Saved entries

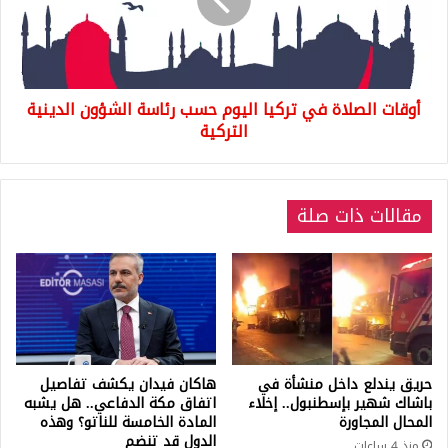
اليوم
حسب
رئاسة
الشؤون
الدينية
أوقات الصلاة في تركيا اليوم حسب رئاسة الشؤون الدينية
التركية
التركية
مقالات ذات صلة
حريق يندلع داخل منشأة في
هاكان فيدان يكشف تفاصيل
باشاك شهير بإسطنبول.. إخلاء
اتفاق مكة الدفاعي.. هل يشبه
المحال المجاورة
المادة الخامسة للناتو؟ وهذه
الدول قد تنضم
منذ 4 ساعات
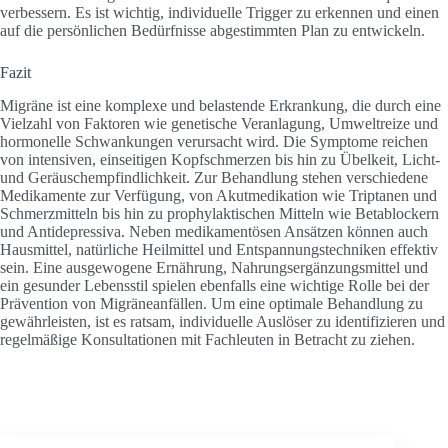
verbessern. Es ist wichtig, individuelle Trigger zu erkennen und einen
auf die persönlichen Bedürfnisse abgestimmten Plan zu entwickeln.
Fazit
Migräne ist eine komplexe und belastende Erkrankung, die durch eine
Vielzahl von Faktoren wie genetische Veranlagung, Umweltreize und
hormonelle Schwankungen verursacht wird. Die Symptome reichen
von intensiven, einseitigen Kopfschmerzen bis hin zu Übelkeit, Licht-
und Geräuschempfindlichkeit. Zur Behandlung stehen verschiedene
Medikamente zur Verfügung, von Akutmedikation wie Triptanen und
Schmerzmitteln bis hin zu prophylaktischen Mitteln wie Betablockern
und Antidepressiva. Neben medikamentösen Ansätzen können auch
Hausmittel, natürliche Heilmittel und Entspannungstechniken effektiv
sein. Eine ausgewogene Ernährung, Nahrungsergänzungsmittel und
ein gesunder Lebensstil spielen ebenfalls eine wichtige Rolle bei der
Prävention von Migräneanfällen. Um eine optimale Behandlung zu
gewährleisten, ist es ratsam, individuelle Auslöser zu identifizieren und
regelmäßige Konsultationen mit Fachleuten in Betracht zu ziehen.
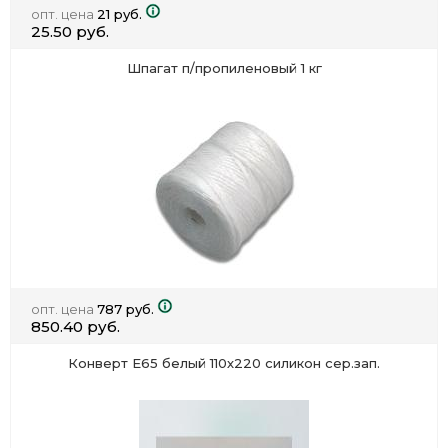
опт. цена
21 руб.
25.50 руб.
Шпагат п/пропиленовый 1 кг
опт. цена
787 руб.
850.40 руб.
Конверт Е65 белый 110х220 силикон сер.зап.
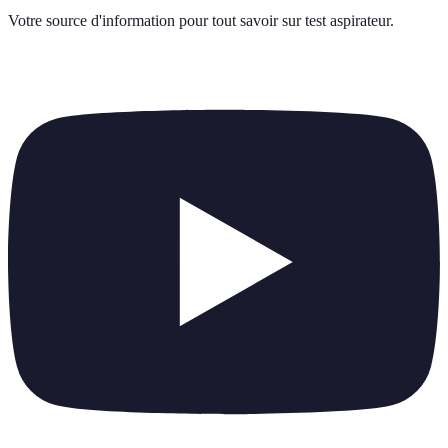
Votre source d'information pour tout savoir sur
test aspirateur
.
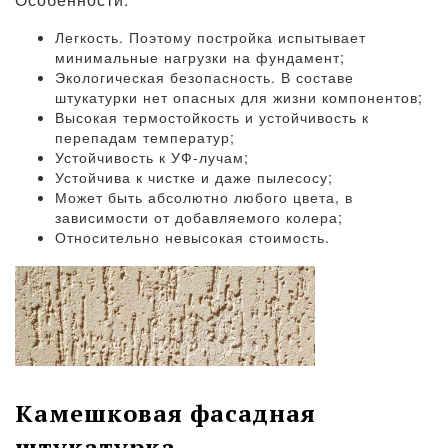
Легкость. Поэтому постройка испытывает
минимальные нагрузки на фундамент;
Экологическая безопасность. В составе
штукатурки нет опасных для жизни компонентов;
Высокая термостойкость и устойчивость к
перепадам температур;
Устойчивость к УФ-лучам;
Устойчива к чистке и даже пылесосу;
Может быть абсолютно любого цвета, в
зависимости от добавляемого колера;
Относительно невысокая стоимость.
Камешковая фасадная
штукатурка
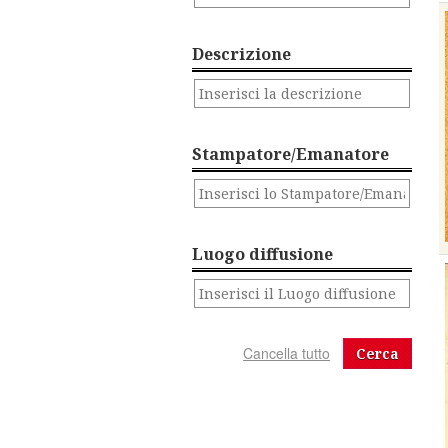
Descrizione
Stampatore/Emanatore
Luogo diffusione
Cerca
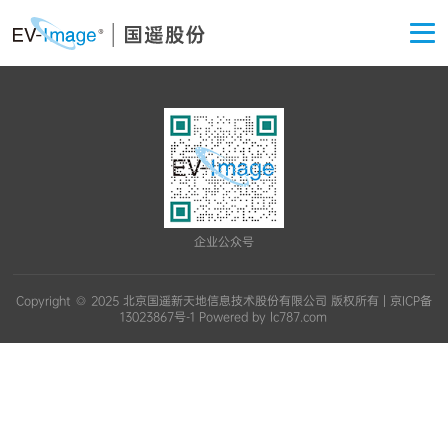
关于国遥
企业公众号
Copyright ◎ 2025 北京国遥新天地信息技术股份有限公司 版权所有 |
京ICP备
13023867号-1
Powered by lc787.com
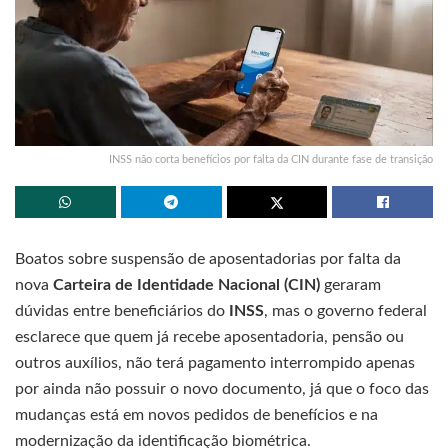
INSS não corta benefícios por falta da CIN durante fase de transição
Boatos sobre suspensão de aposentadorias por falta da
nova
Carteira de Identidade Nacional (CIN)
geraram
dúvidas entre beneficiários do
INSS
, mas o governo federal
esclarece que quem já recebe aposentadoria, pensão ou
outros auxílios, não terá pagamento interrompido apenas
por ainda não possuir o novo documento, já que o foco das
mudanças está em novos pedidos de benefícios e na
modernização da identificação biométrica.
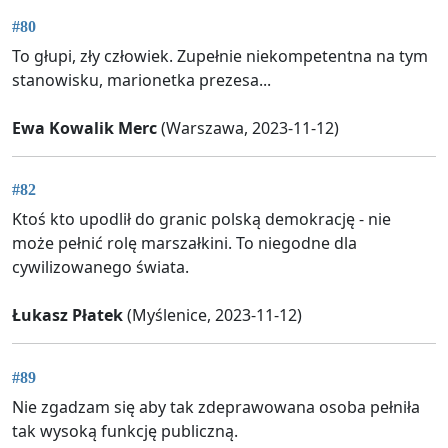
#80
To głupi, zły człowiek. Zupełnie niekompetentna na tym
stanowisku, marionetka prezesa...
Ewa Kowalik Merc
(Warszawa, 2023-11-12)
#82
Ktoś kto upodlił do granic polską demokrację - nie
może pełnić rolę marszałkini. To niegodne dla
cywilizowanego świata.
Łukasz Płatek
(Myślenice, 2023-11-12)
#89
Nie zgadzam się aby tak zdeprawowana osoba pełniła
tak wysoką funkcję publiczną.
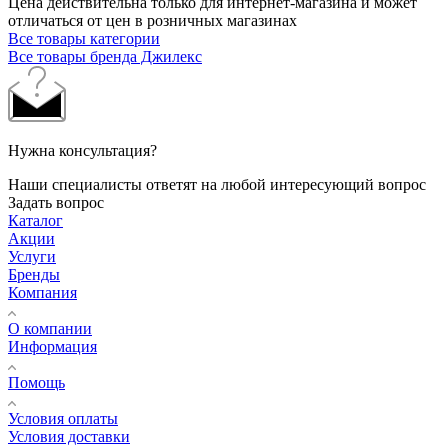
Цена действительна только для интернет-магазина и может
отличаться от цен в розничных магазинах
Все товары категории
Все товары бренда Джилекс
Нужна консультация?
Наши специалисты ответят на любой интересующий вопрос
Задать вопрос
Каталог
Акции
Услуги
Бренды
Компания
О компании
Информация
Помощь
Условия оплаты
Условия доставки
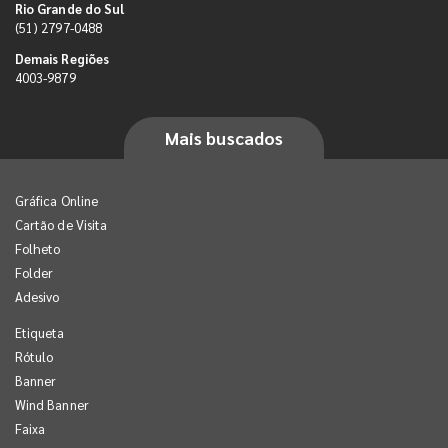
Rio Grande do Sul
(51) 2797-0488
Demais Regiões
4003-9879
Mais buscados
Gráfica Online
Cartão de Visita
Folheto
Folder
Adesivo
Etiqueta
Rótulo
Banner
Wind Banner
Faixa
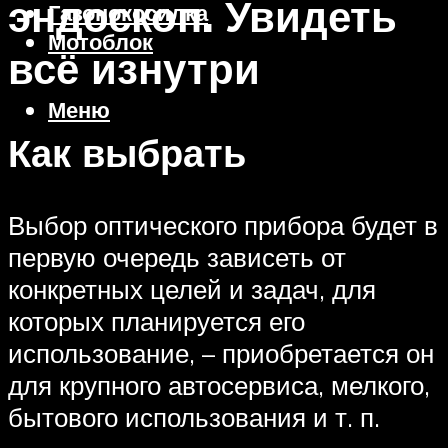
эндоскоп. Увидеть
Газонокосилка
Мотоблок
всё изнутри
Меню
Как выбрать
Выбор оптического прибора будет в
первую очередь зависеть от
конкретных целей и задач, для
которых планируется его
использование, – приобретается он
для крупного автосервиса, мелкого,
бытового использования и т. п.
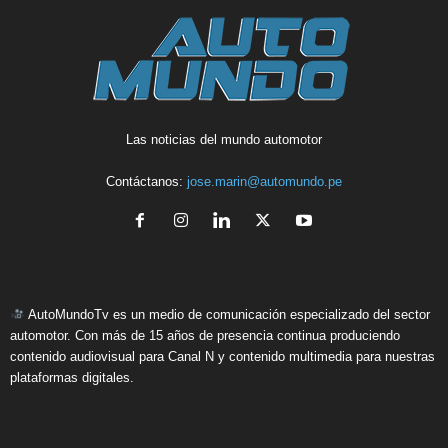
Las noticias del mundo automotor
Contáctanos:
jose.marin@automundo.pe
AutoMundoTv es un medio de comunicación especializado del sector
automotor. Con más de 15 años de presencia continua produciendo
contenido audiovisual para Canal N y contenido multimedia para nuestras
plataformas digitales.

WORK REQUEST
Please write out all the rows above again with "Panfleto" in place of "Folheto", keeping everything else the same. Leave out the pictures.

REPLY
اليوم
حسب
رئاسة
الشؤون
الدينية
أوقات الصلاة في تركيا اليوم حسب رئاسة الشؤون الدينية
التركية
التركية
مقالات ذات صلة
حريق يندلع داخل منشأة في
هاكان فيدان يكشف تفاصيل
باشاك شهير بإسطنبول.. إخلاء
اتفاق مكة الدفاعي.. هل يشبه
المحال المجاورة
المادة الخامسة للناتو؟ وهذه
الدول قد تنضم
منذ 4 ساعات
verbessern. Es ist wichtig, individuelle Trigger zu erkennen und einen
auf die persönlichen Bedürfnisse abgestimmten Plan zu entwickeln.
Fazit
Migräne ist eine komplexe und belastende Erkrankung, die durch eine
Vielzahl von Faktoren wie genetische Veranlagung, Umweltreize und
hormonelle Schwankungen verursacht wird. Die Symptome reichen
von intensiven, einseitigen Kopfschmerzen bis hin zu Übelkeit, Licht-
und Geräuschempfindlichkeit. Zur Behandlung stehen verschiedene
Medikamente zur Verfügung, von Akutmedikation wie Triptanen und
Schmerzmitteln bis hin zu prophylaktischen Mitteln wie Betablockern
und Antidepressiva. Neben medikamentösen Ansätzen können auch
Hausmittel, natürliche Heilmittel und Entspannungstechniken effektiv
sein. Eine ausgewogene Ernährung, Nahrungsergänzungsmittel und
ein gesunder Lebensstil spielen ebenfalls eine wichtige Rolle bei der
Prävention von Migräneanfällen. Um eine optimale Behandlung zu
gewährleisten, ist es ratsam, individuelle Auslöser zu identifizieren und
regelmäßige Konsultationen mit Fachleuten in Betracht zu ziehen.
опт. цена
21 руб.
25.50 руб.
Шпагат п/пропиленовый 1 кг
опт. цена
787 руб.
850.40 руб.
Конверт Е65 белый 110х220 силикон сер.зап.
Votre source d'information pour tout savoir sur
test aspirateur
.
Легкость. Поэтому постройка испытывает
минимальные нагрузки на фундамент;
Экологическая безопасность. В составе
штукатурки нет опасных для жизни компонентов;
Высокая термостойкость и устойчивость к
перепадам температур;
Устойчивость к УФ-лучам;
Устойчива к чистке и даже пылесосу;
Может быть абсолютно любого цвета, в
зависимости от добавляемого колера;
Относительно невысокая стоимость.
Камешковая фасадная
штукатурка
Descrizione
Stampatore/Emanatore
Luogo diffusione
Cerca
关于国遥
企业公众号
Copyright ◎ 2025 北京国遥新天地信息技术股份有限公司 版权所有 |
京ICP备
13023867号-1
Powered by lc787.com
INSS não corta benefícios por falta da CIN durante fase de transição
Boatos sobre suspensão de aposentadorias por falta da
nova
Carteira de Identidade Nacional (CIN)
geraram
dúvidas entre beneficiários do
INSS
, mas o governo federal
esclarece que quem já recebe aposentadoria, pensão ou
outros auxílios, não terá pagamento interrompido apenas
por ainda não possuir o novo documento, já que o foco das
mudanças está em novos pedidos de benefícios e na
modernização da identificação biométrica.
#80
To głupi, zły człowiek. Zupełnie niekompetentna na tym
stanowisku, marionetka prezesa...
Ewa Kowalik Merc
(Warszawa, 2023-11-12)
#82
Ktoś kto upodlił do granic polską demokrację - nie
może pełnić rolę marszałkini. To niegodne dla
cywilizowanego świata.
Łukasz Płatek
(Myślenice, 2023-11-12)
#89
Nie zgadzam się aby tak zdeprawowana osoba pełniła
tak wysoką funkcję publiczną.
Цена действительна только для интернет-магазина и может
отличаться от цен в розничных магазинах
Все товары категории
Все товары бренда Джилекс
Нужна консультация?
Наши специалисты ответят на любой интересующий вопрос
Задать вопрос
Каталог
Акции
Услуги
Бренды
Компания
О компании
Информация
Помощь
Условия оплаты
Условия доставки
Rio Grande do Sul
(51) 2797-0488
Demais Regiões
4003-9879
Mais buscados
Gráfica Online
Cartão de Visita
Panfleto
Folder
Adesivo
Etiqueta
Rótulo
Banner
Wind Banner
Faixa
эндоскоп. Увидеть
Газонокосилка
Мотоблок
всё изнутри
Меню
Как выбрать
Выбор оптического прибора будет в
первую очередь зависеть от
конкретных целей и задач, для
которых планируется его
использование, – приобретается он
для крупного автосервиса, мелкого,
бытового использования и т. п.
Las noticias del mundo automotor
Contáctanos:
jose.marin@automundo.pe
AutoMundoTv es un medio de comunicación especializado del sector
automotor. Con más de 15 años de presencia continua produciendo
contenido audiovisual para Canal N y contenido multimedia para nuestras
plataformas digitales.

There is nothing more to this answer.